Work required. In the records below, the line with "Standards and Guidelines." opens the range and the line with "A total of 266" closes it; print that range exactly and nothing else.

____________

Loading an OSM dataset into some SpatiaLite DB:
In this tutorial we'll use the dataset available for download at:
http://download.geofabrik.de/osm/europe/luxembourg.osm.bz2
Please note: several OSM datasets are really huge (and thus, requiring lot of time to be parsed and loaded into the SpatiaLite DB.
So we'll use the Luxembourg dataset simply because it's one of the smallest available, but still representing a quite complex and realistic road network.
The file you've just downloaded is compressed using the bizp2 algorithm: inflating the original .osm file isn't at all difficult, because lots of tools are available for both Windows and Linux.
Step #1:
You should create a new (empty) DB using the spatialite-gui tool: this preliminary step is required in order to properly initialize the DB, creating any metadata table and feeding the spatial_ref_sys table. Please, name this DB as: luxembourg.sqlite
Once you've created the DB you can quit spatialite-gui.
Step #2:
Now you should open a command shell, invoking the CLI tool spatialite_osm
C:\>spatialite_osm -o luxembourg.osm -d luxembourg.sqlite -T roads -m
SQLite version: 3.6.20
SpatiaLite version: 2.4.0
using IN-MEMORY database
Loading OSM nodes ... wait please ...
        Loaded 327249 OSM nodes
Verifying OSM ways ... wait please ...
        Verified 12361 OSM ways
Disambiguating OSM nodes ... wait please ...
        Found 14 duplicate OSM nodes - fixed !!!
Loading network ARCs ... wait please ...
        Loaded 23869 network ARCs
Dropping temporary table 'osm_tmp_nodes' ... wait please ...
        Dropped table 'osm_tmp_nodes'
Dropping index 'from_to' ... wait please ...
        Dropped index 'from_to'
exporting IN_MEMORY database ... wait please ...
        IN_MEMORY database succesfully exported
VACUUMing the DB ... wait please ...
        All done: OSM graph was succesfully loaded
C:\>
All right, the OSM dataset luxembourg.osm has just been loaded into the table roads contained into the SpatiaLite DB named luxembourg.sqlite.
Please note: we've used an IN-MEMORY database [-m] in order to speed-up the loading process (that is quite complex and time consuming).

____________

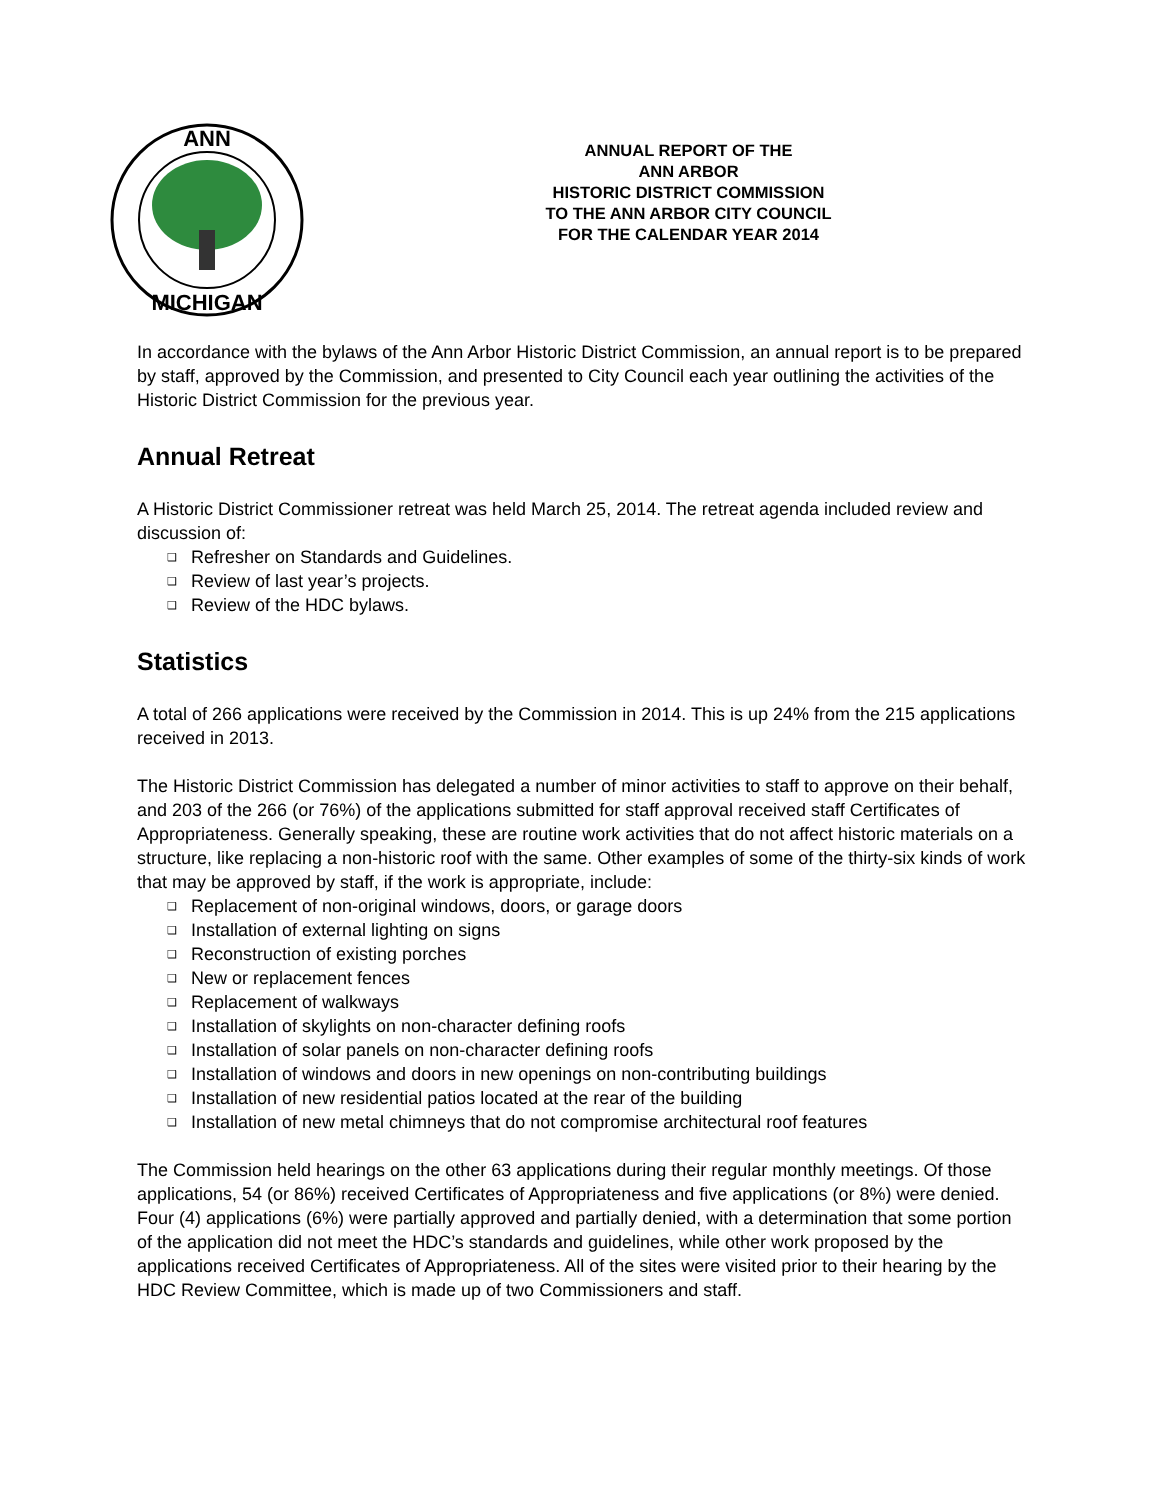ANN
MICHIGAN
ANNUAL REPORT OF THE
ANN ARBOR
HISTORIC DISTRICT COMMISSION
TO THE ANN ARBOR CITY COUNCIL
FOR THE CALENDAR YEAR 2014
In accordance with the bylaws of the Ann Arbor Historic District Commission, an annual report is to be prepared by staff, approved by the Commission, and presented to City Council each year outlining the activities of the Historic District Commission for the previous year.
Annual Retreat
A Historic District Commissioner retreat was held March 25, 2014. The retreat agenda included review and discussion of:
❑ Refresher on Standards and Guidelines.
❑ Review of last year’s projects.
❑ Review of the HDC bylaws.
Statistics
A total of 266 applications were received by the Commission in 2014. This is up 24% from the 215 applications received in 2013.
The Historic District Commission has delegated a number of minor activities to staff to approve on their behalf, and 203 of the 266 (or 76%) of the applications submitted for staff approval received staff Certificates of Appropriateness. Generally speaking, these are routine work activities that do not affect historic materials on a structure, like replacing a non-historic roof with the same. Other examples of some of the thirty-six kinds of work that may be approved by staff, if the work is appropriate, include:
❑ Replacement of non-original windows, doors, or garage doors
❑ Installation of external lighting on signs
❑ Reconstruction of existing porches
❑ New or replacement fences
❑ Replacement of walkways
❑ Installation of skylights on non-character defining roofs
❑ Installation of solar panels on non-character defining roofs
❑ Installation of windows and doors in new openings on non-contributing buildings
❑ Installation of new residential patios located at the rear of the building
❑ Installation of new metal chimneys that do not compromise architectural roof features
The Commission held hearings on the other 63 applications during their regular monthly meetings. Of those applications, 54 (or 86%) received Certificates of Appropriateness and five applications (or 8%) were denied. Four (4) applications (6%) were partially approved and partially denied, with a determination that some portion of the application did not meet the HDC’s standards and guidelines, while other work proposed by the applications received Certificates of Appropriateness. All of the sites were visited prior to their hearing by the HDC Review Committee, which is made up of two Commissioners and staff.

____________

Answer for this exercise.
❑ Refresher on Standards and Guidelines.
❑ Review of last year’s projects.
❑ Review of the HDC bylaws.
Statistics
A total of 266 applications were received by the Commission in 2014. This is up 24% from the 215 applications received in 2013.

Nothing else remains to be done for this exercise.